仏教余話
その35
これで、仏教論理学研究の歴史的な流れが把握出来ると思う。桂氏の筆は、あまりにシュタインケルナーに入れ込みすぎている観もあるが、確かに、この分野のリーダーは、前ウイーン大学教授シュタインケルナーであった。私事に渡って恐縮だが、10年ほど前、私もシュタインケルナーの下で、1年間、学んだことはある。その時は、『集量論』複注のテキスト作りの授業を聞かせてもらった。私は、真摯な学徒ではなかったので、何の成果も得ていないが、シュタインケルナーの人を逸らさぬ明敏さには、なるほどと思わされた。言い方は悪いかもしれないが、シュタインケルナーは、ボス、親分と呼ぶにふさわしい人物である。彼の業績は揺るぎないものだとは思う。しかし、師フラウヴァルナーに比べると、学問的拡がりは小さく、仏教論理学を矮小化したようにも見えるのである。それはともかく、シュタインケルナー自身の言葉で、仏教論理学サンスクリット原文のテキストを入手するまでの、経緯を伺ってみよう。英語原文と共に、示しておく。

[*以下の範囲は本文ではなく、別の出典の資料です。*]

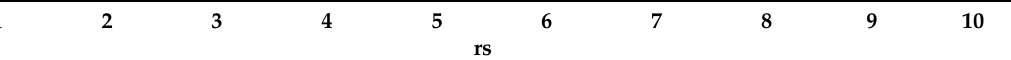
Table 2. Correlations between nursing skill mastery, test anxiety, academic self-efficacy, and facial expressions ( n =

私が、はじめて、ダルマキールティの『量決着』のサンスクリット写本が存在するといううわさを耳にしたのは、1984年だった。オーストリア学術アカデミーが北京国家少数民族中央協会を正式訪問した際であった。私は、宝物のような情報提供を、故ワンセン教授から受けた。当時、彼は、仏教認識論の伝統についてのリーダー的学者だった。その時は、知らなかったが、ワン教授は、この情報を彼の生徒ルオシャオから受け取っていたのである。彼は、1984年と1985年に、チベット政府の第1回コレクションカタログ説明の準備中、ポタラ宮殿のコレクションの中に、その写本を発見したのだった。しかるに、2004年の1月まで、それ以上の詳しい情報はなく、その写本に何らかのアクセスが可能なのかもわからなかった。2004年に、中国チベット学研究センターとオーストリア学術アカデミーとの間に、共同一般協定が樹立したのである。この協定は、チベット自治区の貝葉写本の写真版にアクセスし、研究するということに関するものであった。

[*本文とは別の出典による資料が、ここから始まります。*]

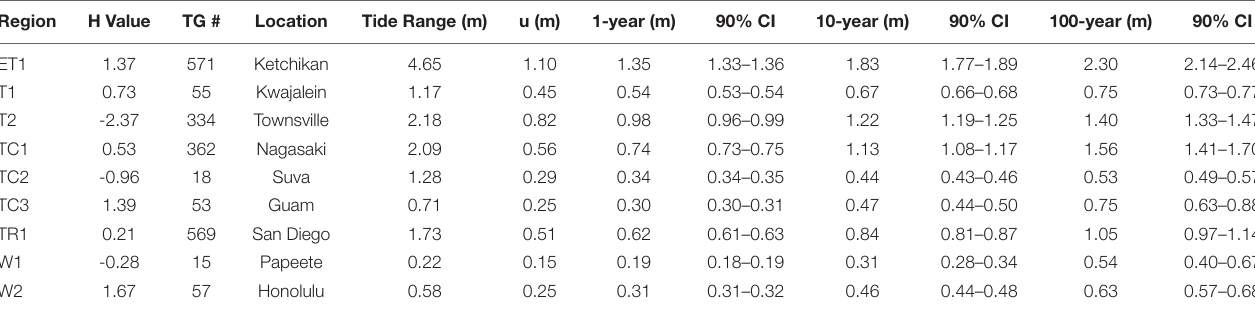
TABLE 1 | An example of 1-, 10-, and 100-year return levels (meters above MHHW) with 90% confidence intervals (CI: spread of the 5th and 95th% levels) from regional frequency analysis (RFA) highlighting a subset of tide gauges (TG) within each homogeneous region and its H value. Region H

I first heard whisperd news of the existence of Sanskrit manuscripts of Darmakirti’s Pramanaviniscaya in 1984,during an official visit by delegation from the Austrian Academy of Scieces to the Central Institute for National Minorities in Beijing.I owe this precious gift of information to the late Prof.Wang Sen,then China’s leading scholar on the Buddhist epistemological tradition.At that time I didn’t know that Prof.Wang had received this information from his student Luo Zhao,who had found these manuscripts in the Potala palace’s collection while preparing the first descriptive catalogue of the collection for tha Tibetan Government in 1984 and 1985.However,no more detailed information was to be had nor any kind of access to these manuscripts was possible until January 2004,when a general agreement of coorperation was reached between the China Tibetology Research Center and Austrian Academy of Sciences.This agreement concerned access to and research on the photocopies of palm leaf manuscripts from the Tibetan Autonomous Region.( Dharmakirti’s Pramanaviniscaya Chapters1 and2 critically edited by E Steinkellner,Chaina Tibetology Resesrch Center Austorian Academy of Sziences,Sanskrit Texts from the Tibetan Autonomous Region founded and edited in chief by L.Phuntsogs and E.Steinkellner No.2,Beijing-Vienna,2007,pp.ix-x)
何となく、雰囲気は伝わったと思う。